• **DOCUMENT EXCERPT**

..............................

Google's 'Faster' undersea internet cable goes live


The undersea cable cost $300 million to create and has been in the works since 2014





Internet users in Japan are about to get a speed boost. Google's 9,000km undersea internet cable from the United States to the country has been 'switched on'.

The 60 terabits per second capacity "Faster" cable, first announced in 2014, has been completed and "officially entered into service".

Urs Hölzle, Google's senior vice president of technical infrastructure, said the cable's capacity is "more than any active subsea cable" and is "10 million times faster than your cable modem".

Costing $300 million (£222m), the cable was created after a partnership between six different companies.

As well as Google, China Mobile International, China Telecom Global, Global Transit, KDDI, SingTel, were all involved in the cable's creation and laying. The NEC Corporation supplied the systems behind the cable.





It features a "6-fibre-pair cable and optical transmission technologies" and is based at two locations in Japan – Shima and Chikura – with connections in the US extending the system to hubs on the West Coast of the US.

"This cable is the first of its kind, with multiple colours (100) of light transmitted over various frequencies," Hölzle said in a Google Plus post

"Every ~60km a repeater re-energizes the light as it travels over 9,000km across the ocean floor".

What are undersea cables?




Google's 'Faster' cable is one of a number of undersea cables that connect the world and form a backbone for the internet. The first cable laid across the Atlantic, which was used for telegram communications, was put in place back in 1906.

..............................

• **ENTRIES SHOWN**
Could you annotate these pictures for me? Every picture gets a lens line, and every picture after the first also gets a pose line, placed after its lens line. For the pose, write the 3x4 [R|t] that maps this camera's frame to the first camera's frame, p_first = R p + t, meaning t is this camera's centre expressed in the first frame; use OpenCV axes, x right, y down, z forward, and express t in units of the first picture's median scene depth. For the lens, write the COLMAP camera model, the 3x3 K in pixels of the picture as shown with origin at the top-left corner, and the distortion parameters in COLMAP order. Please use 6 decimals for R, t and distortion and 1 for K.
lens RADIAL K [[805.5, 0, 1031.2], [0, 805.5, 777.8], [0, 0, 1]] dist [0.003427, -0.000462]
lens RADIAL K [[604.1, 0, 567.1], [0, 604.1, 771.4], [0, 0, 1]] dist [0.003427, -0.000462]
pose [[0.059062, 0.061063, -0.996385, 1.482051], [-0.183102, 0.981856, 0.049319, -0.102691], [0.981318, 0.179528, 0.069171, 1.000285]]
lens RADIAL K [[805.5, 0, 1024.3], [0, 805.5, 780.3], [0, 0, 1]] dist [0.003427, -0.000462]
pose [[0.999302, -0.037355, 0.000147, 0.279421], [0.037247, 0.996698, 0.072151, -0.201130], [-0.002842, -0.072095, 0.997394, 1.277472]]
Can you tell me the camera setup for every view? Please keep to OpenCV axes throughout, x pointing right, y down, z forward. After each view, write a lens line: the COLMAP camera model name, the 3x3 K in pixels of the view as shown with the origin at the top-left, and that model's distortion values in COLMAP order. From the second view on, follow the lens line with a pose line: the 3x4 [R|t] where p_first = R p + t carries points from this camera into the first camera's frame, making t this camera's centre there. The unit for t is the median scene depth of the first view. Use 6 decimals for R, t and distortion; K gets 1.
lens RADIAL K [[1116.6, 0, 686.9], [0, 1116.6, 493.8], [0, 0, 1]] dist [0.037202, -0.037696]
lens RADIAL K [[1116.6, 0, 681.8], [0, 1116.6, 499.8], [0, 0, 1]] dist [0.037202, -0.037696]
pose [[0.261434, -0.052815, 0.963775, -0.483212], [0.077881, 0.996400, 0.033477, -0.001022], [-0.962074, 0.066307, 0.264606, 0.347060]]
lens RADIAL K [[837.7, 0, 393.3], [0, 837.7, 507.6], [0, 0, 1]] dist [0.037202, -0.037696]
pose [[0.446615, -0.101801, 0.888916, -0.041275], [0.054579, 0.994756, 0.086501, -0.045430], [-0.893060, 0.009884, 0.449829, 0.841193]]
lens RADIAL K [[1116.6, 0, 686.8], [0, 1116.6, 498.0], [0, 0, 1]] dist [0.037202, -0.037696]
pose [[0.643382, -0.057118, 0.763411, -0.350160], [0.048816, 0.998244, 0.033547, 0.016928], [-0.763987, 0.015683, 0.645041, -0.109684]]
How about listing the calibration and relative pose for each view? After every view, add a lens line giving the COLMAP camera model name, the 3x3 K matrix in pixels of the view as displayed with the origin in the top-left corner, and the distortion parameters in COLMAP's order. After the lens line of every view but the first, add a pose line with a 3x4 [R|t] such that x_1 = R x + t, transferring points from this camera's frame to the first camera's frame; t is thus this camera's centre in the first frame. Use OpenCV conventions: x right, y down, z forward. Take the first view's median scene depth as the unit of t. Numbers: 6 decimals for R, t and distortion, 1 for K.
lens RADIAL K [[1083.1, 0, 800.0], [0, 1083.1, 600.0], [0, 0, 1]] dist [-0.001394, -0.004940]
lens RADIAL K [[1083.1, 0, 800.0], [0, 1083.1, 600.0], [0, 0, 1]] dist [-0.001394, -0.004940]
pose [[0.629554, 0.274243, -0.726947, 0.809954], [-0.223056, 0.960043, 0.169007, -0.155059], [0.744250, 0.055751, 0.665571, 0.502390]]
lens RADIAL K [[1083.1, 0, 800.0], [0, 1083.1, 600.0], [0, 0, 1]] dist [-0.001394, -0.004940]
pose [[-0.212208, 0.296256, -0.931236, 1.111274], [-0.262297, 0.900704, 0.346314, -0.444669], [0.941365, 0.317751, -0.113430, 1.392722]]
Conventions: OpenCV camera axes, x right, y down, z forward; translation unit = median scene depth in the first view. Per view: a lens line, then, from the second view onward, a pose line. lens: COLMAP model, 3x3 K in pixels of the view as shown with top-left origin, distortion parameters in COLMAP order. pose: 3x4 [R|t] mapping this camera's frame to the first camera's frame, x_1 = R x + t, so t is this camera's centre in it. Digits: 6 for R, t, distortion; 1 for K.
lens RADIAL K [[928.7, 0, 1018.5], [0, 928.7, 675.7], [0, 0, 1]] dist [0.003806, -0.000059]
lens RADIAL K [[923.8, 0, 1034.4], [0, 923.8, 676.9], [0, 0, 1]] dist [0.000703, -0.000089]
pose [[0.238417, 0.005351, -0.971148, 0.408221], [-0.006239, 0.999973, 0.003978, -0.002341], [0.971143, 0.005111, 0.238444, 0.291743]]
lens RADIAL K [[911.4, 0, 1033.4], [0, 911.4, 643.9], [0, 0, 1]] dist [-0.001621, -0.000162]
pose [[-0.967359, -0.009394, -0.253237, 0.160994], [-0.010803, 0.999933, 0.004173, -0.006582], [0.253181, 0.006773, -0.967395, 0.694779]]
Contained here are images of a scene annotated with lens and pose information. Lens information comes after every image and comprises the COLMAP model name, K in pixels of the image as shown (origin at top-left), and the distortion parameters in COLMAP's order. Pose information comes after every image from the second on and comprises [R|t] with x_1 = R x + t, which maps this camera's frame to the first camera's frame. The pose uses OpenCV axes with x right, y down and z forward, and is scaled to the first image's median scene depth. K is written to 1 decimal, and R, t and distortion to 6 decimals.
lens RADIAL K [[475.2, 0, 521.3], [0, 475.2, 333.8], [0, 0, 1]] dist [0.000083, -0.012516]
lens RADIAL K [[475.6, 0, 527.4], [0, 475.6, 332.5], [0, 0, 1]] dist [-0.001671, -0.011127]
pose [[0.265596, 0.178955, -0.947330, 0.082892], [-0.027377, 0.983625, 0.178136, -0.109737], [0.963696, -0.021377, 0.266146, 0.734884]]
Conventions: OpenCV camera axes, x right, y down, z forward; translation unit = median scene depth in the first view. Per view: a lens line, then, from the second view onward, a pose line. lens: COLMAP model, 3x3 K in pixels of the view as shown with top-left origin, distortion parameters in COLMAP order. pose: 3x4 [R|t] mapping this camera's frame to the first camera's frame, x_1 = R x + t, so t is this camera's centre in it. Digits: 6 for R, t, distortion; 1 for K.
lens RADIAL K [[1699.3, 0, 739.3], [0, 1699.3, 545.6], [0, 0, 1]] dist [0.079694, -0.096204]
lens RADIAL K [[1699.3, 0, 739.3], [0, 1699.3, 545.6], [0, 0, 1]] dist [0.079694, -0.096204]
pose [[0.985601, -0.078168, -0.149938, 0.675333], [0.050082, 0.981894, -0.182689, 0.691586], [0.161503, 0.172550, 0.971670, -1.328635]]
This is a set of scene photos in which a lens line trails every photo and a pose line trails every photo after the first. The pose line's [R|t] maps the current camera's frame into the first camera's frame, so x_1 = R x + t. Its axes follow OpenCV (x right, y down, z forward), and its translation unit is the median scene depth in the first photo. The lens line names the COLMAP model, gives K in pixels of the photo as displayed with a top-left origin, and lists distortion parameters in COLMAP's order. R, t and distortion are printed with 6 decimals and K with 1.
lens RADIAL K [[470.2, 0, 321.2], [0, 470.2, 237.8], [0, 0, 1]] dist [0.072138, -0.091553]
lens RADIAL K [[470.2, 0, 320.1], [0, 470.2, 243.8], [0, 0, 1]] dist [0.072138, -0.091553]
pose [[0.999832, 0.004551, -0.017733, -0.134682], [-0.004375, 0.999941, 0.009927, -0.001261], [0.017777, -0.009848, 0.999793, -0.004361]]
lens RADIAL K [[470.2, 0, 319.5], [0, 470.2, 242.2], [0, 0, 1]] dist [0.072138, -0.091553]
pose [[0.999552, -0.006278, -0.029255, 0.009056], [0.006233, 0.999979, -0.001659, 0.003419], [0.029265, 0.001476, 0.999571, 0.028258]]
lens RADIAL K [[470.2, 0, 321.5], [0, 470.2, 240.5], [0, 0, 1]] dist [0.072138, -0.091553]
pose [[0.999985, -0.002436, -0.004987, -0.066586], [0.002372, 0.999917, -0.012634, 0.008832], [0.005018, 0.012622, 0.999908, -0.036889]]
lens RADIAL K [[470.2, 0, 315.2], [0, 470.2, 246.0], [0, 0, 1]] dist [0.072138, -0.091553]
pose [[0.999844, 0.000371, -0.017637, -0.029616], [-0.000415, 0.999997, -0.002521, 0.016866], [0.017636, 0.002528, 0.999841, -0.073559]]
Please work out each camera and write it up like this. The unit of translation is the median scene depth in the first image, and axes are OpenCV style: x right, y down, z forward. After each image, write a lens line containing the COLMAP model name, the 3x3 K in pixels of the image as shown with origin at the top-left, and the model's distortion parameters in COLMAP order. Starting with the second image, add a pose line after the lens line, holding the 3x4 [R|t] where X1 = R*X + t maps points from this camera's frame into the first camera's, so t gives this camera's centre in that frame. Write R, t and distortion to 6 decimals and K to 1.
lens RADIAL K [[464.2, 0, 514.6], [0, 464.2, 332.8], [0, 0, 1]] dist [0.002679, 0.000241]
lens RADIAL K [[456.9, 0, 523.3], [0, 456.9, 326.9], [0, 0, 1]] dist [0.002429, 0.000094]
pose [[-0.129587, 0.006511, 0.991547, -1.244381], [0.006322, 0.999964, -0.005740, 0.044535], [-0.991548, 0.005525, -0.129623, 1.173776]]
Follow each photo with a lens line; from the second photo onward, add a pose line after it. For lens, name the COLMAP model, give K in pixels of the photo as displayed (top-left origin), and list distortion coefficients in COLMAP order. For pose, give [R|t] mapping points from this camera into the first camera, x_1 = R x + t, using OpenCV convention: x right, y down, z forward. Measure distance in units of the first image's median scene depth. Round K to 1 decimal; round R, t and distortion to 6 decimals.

..............................

According to the article on Google's Faster undersea cable, which companies partnered in creating and laying the cable? The entries after the article are separate material with no connection to it.

Google, China Mobile International, China Telecom Global, Global Transit, KDDI, and SingTel